2. Marie sœur d’Aaron ?

Sr Françoise parle aux musulmans 2. La soeur d'Aaron, les deux Marie

Pourquoi Marie, dans le Coran 19:28, est-elle dite « sœur d’Aaron » ? On lit en effet [à propos de Marie qui est enceinte de Jésus :] « Ô sœur d’Aaron, ton père n’était pas un homme indigne, ni ta mère une prostituée ».

L’expression « Aaron, frère de Marie » se trouve dans un récit apocryphe de la Dormition, la Lecture de Jérémie, lu pour le 15 août (fête à l’église du Kathisma près de Jérusalem)[1], décrit dans un ancien manuscrit géorgien daté du Xème siècle, le codex A-144 de Tbilissi[2].

Moïse et Aaron avait effectivement une sœur appelée Myriam (Nb 12). Et une tradition juive dit qu’à la prière de Myriam, sœur d’Aaron, le peuple assoiffé reçut le don divin d’un puits-source dans lequel l’eau monte et déborde. Mais d’où vient que l’on ait rapproché cette Myriam d’il y a 1250 ans de Marie la mère de Jésus (‘Isa) ? Ce rapprochement est venu du fait que Jésus ait promis l’eau vive (Jn 4, 10 ou Jn 7, 37), et que saint Paul ait expliqué que le puits-source qui abreuvait les Hébreux au désert (1Co 10, 3-4), c’était le Christ.

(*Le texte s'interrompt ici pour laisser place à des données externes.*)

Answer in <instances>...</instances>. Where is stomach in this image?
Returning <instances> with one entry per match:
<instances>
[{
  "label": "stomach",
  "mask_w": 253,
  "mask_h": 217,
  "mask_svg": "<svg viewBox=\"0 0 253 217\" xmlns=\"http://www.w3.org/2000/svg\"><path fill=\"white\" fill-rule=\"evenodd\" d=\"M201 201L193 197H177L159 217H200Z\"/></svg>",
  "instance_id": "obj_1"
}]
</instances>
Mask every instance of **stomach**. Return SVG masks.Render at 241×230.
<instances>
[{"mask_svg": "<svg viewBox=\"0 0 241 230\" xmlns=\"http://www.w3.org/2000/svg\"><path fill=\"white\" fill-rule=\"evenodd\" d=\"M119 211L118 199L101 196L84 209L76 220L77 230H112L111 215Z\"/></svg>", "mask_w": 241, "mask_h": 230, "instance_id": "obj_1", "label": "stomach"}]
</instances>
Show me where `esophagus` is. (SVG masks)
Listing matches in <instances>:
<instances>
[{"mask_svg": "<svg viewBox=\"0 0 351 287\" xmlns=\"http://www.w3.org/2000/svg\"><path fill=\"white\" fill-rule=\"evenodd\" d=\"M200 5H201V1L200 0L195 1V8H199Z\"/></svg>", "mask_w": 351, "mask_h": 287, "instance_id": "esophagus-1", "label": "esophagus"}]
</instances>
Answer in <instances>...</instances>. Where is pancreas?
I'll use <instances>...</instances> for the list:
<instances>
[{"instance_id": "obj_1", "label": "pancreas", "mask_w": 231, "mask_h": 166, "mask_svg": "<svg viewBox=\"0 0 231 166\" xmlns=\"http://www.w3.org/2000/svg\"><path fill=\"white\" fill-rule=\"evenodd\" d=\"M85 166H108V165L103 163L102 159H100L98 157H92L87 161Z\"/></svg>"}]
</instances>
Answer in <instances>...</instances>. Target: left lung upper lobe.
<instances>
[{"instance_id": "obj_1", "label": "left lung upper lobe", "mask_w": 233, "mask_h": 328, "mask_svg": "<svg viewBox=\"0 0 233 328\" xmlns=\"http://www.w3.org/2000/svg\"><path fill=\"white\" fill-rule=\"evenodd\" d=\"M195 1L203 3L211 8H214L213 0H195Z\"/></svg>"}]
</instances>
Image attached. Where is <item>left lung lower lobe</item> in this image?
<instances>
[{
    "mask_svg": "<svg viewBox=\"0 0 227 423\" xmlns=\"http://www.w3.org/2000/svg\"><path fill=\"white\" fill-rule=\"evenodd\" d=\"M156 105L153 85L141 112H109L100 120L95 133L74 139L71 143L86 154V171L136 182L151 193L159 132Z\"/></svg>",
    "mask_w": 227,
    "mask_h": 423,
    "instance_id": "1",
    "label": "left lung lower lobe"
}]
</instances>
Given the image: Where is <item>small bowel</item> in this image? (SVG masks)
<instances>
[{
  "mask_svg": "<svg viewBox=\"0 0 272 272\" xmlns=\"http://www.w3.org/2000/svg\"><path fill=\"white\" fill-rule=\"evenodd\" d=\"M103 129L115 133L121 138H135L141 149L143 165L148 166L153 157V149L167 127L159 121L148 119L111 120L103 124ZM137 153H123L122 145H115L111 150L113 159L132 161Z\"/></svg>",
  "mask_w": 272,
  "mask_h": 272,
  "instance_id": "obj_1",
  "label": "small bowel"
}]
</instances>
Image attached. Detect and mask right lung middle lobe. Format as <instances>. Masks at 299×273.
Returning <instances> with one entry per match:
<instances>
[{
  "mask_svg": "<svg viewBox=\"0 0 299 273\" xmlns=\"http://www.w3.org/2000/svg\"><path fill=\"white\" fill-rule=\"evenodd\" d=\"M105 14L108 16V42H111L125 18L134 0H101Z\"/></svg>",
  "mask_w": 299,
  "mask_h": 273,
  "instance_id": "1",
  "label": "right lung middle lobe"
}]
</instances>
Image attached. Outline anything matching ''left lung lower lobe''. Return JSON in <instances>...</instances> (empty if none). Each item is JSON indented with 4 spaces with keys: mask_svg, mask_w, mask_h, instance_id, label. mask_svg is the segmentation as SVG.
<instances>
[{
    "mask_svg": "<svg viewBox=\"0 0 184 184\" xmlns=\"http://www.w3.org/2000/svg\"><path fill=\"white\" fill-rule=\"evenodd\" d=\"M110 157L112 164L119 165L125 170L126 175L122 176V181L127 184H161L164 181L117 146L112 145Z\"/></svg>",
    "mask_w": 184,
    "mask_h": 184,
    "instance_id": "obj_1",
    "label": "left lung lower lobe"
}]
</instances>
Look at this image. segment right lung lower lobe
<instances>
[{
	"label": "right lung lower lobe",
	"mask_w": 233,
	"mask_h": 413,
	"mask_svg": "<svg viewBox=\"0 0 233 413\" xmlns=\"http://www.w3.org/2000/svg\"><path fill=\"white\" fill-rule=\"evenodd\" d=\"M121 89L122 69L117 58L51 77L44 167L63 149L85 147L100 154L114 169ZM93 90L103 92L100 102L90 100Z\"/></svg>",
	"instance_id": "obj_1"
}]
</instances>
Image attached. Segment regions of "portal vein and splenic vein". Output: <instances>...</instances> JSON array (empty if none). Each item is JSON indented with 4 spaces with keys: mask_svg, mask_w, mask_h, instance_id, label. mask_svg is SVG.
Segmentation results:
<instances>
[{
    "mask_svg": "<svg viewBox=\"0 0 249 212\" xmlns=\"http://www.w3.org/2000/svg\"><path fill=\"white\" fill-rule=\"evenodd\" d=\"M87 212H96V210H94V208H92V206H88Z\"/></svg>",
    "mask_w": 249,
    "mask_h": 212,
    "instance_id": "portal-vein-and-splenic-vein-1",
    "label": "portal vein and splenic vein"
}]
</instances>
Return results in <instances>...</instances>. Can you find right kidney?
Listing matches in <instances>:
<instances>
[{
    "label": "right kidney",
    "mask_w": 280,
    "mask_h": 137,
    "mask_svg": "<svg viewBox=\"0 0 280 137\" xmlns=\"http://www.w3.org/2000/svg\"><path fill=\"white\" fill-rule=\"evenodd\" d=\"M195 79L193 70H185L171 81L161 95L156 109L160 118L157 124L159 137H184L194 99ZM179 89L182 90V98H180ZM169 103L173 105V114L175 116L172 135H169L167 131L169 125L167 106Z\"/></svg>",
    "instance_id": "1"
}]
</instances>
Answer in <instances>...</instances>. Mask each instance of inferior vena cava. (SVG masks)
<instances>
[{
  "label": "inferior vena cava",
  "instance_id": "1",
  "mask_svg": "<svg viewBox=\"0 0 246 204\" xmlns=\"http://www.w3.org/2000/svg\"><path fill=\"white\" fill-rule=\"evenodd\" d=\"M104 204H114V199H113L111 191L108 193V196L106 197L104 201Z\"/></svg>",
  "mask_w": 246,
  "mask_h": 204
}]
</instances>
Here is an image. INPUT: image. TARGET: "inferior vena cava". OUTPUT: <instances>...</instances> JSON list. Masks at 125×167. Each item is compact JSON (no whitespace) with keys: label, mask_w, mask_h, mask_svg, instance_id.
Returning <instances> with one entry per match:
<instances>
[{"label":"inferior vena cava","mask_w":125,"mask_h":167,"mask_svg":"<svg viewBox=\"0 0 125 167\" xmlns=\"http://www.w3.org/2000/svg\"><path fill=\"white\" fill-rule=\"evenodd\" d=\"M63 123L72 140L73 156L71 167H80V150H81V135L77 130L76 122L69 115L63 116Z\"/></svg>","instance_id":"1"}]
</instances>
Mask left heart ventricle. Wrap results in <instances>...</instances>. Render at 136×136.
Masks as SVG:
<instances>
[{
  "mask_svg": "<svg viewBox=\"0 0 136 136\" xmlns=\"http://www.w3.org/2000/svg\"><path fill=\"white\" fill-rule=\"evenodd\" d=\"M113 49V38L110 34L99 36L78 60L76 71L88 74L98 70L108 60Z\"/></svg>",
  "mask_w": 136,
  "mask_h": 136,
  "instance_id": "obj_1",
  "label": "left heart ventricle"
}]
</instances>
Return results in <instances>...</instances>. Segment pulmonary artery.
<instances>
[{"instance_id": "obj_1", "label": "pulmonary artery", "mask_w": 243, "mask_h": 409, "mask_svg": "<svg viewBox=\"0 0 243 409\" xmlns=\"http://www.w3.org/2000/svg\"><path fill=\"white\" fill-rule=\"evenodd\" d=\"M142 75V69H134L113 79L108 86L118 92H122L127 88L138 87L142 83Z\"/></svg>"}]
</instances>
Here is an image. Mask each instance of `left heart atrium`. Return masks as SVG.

De là vient le rapprochement entre Marie-sœur-de-Moïse et Marie-Mère-de-Jésus, un rapprochement qui explique les nombreuses représentations de Marie à l’Annonciation auprès d’un puits.

Comment cela est-il passé aux musulmans ?

Il est très probable que les premiers « musulmans » soient parfois venus prier dans des églises[3], et ils ont alors entendu cette expression. Cependant, l’écoute d’une homélie ne permet pas de comprendre la raison d’une expression. Et ils ont pu comprendre confondre la Mère de Jésus avec la sœur de Moïse et d’Aaron, et qu’elle ait vécu 1250 ans avant d’enfanter Jésus. Il n’y a pas besoin de répéter avec les fondamentaliste qu’« Allah est tout puissant ». L’explication est simple : l’islam est enraciné dans une tradition syro-araméenne pétrie de traditions bibliques et chrétiennes où la Mère de Jésus est, mais en un sens symbolique et non pas historique, la sœur d’Aaron.

On peut trouver étrange que l’islam ait retenu un détail à laquelle la tradition chrétienne ne s’est pas attachée. La raison est qu’Aaron est la référence du sacerdoce du Temple de Jérusalem et que les origines de l’islam tournent autour du Temple de Jérusalem. En l’an 638, l’évêque Sophrone négocie sa reddition pour éviter les massacres perpétrés en 614. Quelques mois après, ‘Umar y entre à Jérusalem et permet à des « juifs » (les textes islamiques ne précisent pas lesquels) de rebâtir un Temple en forme de cube (en bois). Ce que l’on appelle aujourd’hui la « mosquée d’Umar » et qui est octogonale et en dur, fut construite plus tard sur le même emplacement par ‘Abd El-Malik. Leur motivation est eschatologique. Ce Temple rebâti étant sensé être le prélude du retour matériel du Messie et de la domination d’Israël sur le monde. Déçus que le Messie ne descende pas à ce moment, ‘Umar et les siens sont ensuite partis à la Mecque.

Mais ils gardèrent l’habitude d’appeler Marie « sœur d’Aaron ».

 

[1] M. van ESBROECK, « Nouveaux apocryphes de la Dormition conservés en géorgien », Analecta Bollandiana 90, 1972, p. 365

[2] Description du manuscrit dans M. van ESBROECK, Les plus anciens homéliaires géorgiens : étude descriptive et historique, Louvain-la-Neuve, Université Catholique de Louvain, Institut Orientaliste, 1975, p. 37-49.

[3] A. Bashear, « Qibla Musharriqa and Early Muslim Prayers in Churches », The Muslim World 81, 1991, p. 267-282. R. Avner, « « The Kathisma: A Christian and Muslim Pilgrimage Site », ARAM 18-19, 2006-2007, p. 541-557., p. 546.